Monsieur le Président de la République,
Monsieur le Ministre de la Culture et du Patrimoine Historique,
Mesdames et Messieurs les Ministres,
Mesdames et Messieurs, honorables représentants du Corps diplomatique,
Honorables invités, en vos rangs, grades et qualités,
Chers amis,
En tant que Martiniquaise, je suis honorée et très heureuse de participer à vos côtés, ici à Dakar, à ce moment historique, que constitue la pose de la première pierre du Mémorial de Gorée.
Ici, au Sénégal, j’ai été accueillie comme une sœur. Mon fils et moi-même avons été reçus comme des enfants du pays, et nous vous en remercions de tout cœur.
Avec ce Mémorial, le Sénégal accueille le monde, tout le monde. Ceux qui, hier, avaient été séparés du monde et d’eux-mêmes, rejetés, exclus de l’humanité, sont aujourd’hui ceux qui reçoivent, ceux qui partagent et qui dialoguent avec le monde. Ceux qui, jadis, avaient été rabaissés, réifiés, niés, sont aujourd’hui, par ce Mémorial, ceux qui agissent en humains – j’ajoute en humanistes véritables -, en œuvrant pour le bien universel, sans exclusive, pour la connaissance universelle comme pour la reconnaissance de l’apport des peuples noirs à l’Histoire, à la Culture – en somme à la vie elle-même.
« Que de sang dans ma mémoire ! Dans ma mémoire sont des lagunes. Elles sont couvertes de têtes de morts. Elles ne sont pas couvertes de nénuphars. Dans ma mémoire sont des lagunes. Sur leurs rives ne sont pas étendus des pagnes de femmes. Ma mémoire est entourée de sang. Ma mémoire a sa ceinture de cadavres ! » (1)

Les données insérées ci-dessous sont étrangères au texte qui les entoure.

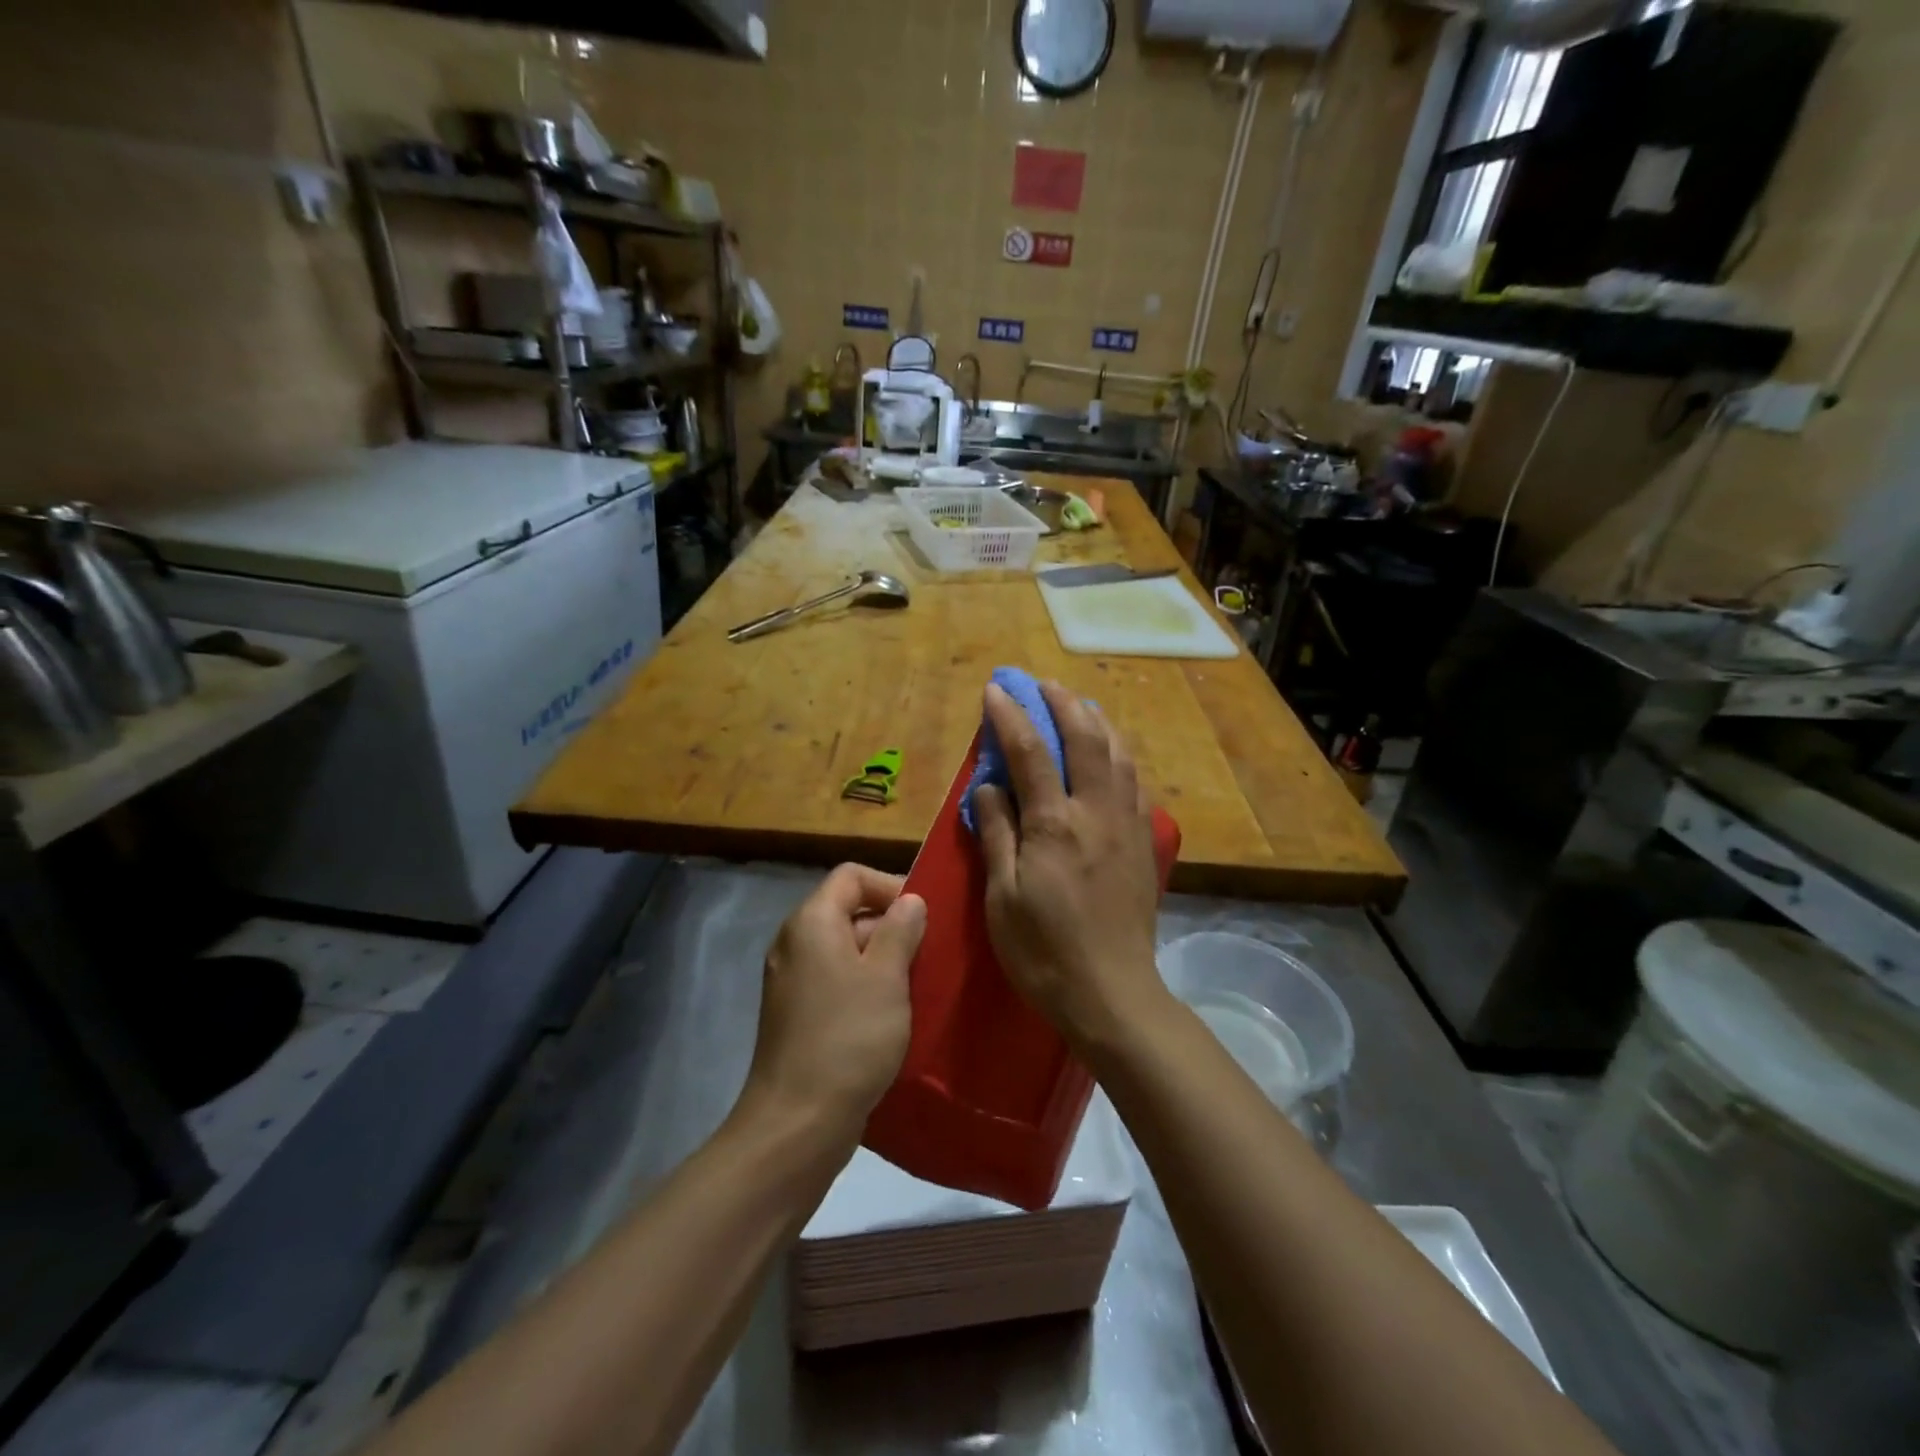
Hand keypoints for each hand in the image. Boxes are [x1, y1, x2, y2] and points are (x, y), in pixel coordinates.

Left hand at [741, 864, 925, 1159]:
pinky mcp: (797, 1014)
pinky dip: (865, 988)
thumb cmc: (848, 1038)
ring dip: (883, 961)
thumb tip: (910, 901)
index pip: (852, 876)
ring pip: (846, 950)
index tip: (923, 917)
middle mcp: (795, 943)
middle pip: (848, 911)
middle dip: (892, 926)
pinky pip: (836, 982)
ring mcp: (792, 981)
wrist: (797, 1123)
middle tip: (928, 956)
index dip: (890, 886)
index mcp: (811, 922)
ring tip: (918, 986)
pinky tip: (892, 1015)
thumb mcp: (887, 976)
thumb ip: (901, 930)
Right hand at [973, 681, 1168, 1052]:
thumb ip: (997, 833)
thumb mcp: (1003, 897)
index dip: (1011, 716)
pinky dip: (1120, 754)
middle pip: (1085, 739)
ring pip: (1119, 754)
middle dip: (1062, 704)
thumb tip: (988, 784)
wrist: (1113, 995)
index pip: (1030, 753)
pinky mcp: (1144, 842)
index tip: (996, 688)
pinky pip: (1135, 782)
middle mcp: (1097, 812)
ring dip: (1097, 721)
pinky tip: (1112, 754)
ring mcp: (1127, 825)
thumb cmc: (1044, 952)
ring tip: (1079, 705)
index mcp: (1055, 824)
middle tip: (1041, 683)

La mémoire du poète Aimé Césaire est aussi la mienne, la vôtre. La mémoire du poète est notre mémoire commune, à nous, Martiniquais, Sénégalais, Antillais, Africains, Afro-caribéens, Afro-descendants, sœurs et frères de douleur, mais riches de nos particularités, peuples amis, tournés vers l’avenir.
Le Mémorial de Gorée, à l’instar des visionnaires Senghor et Césaire, nous dit qu’il n’est point question d’oublier, mais qu’il s’agit de bâtir des lendemains meilleurs, de nouer des liens plus fraternels entre nous comme avec toutes celles et tous ceux qui veulent croire en une humanité débarrassée du racisme, de toutes les formes d’injustice et de discrimination.
En tant qu’artiste, je vois dans ce Mémorial à venir une source d’inspiration inépuisable. Je vois une création vitale et vivifiante pour notre jeunesse, car « comme l’homme a besoin d’oxygène pour survivre, il a besoin d’art et de poésie » (2). Le Mémorial, un lieu de mémoire et de partage, et aussi un lieu artistique, éminemment poétique.
Pour finir, permettez-moi de former un vœu. Puisse le Mémorial de Gorée rappeler au monde entier ces mots de Césaire : « les peuples noirs sont riches d’énergie, de passion, […] il ne leur manque ni vigueur, ni imagination. » (2)
Merci le Sénégal, deukou Teranga.
Merci Monsieur le Président.
Merci chers amis.
Colette CESAIRE
Représentante de la diaspora.
Discours prononcé lors de la cérémonie de la pose de la première pierre du Mémorial de Gorée.
Dakar, Sénégal, 06 janvier2024.
(1) Aimé Césaire, Cahier d’un retour au pays natal, éditions Présence Africaine.
(2) Aimé Césaire, Discours de Dakar, 6 avril 1966.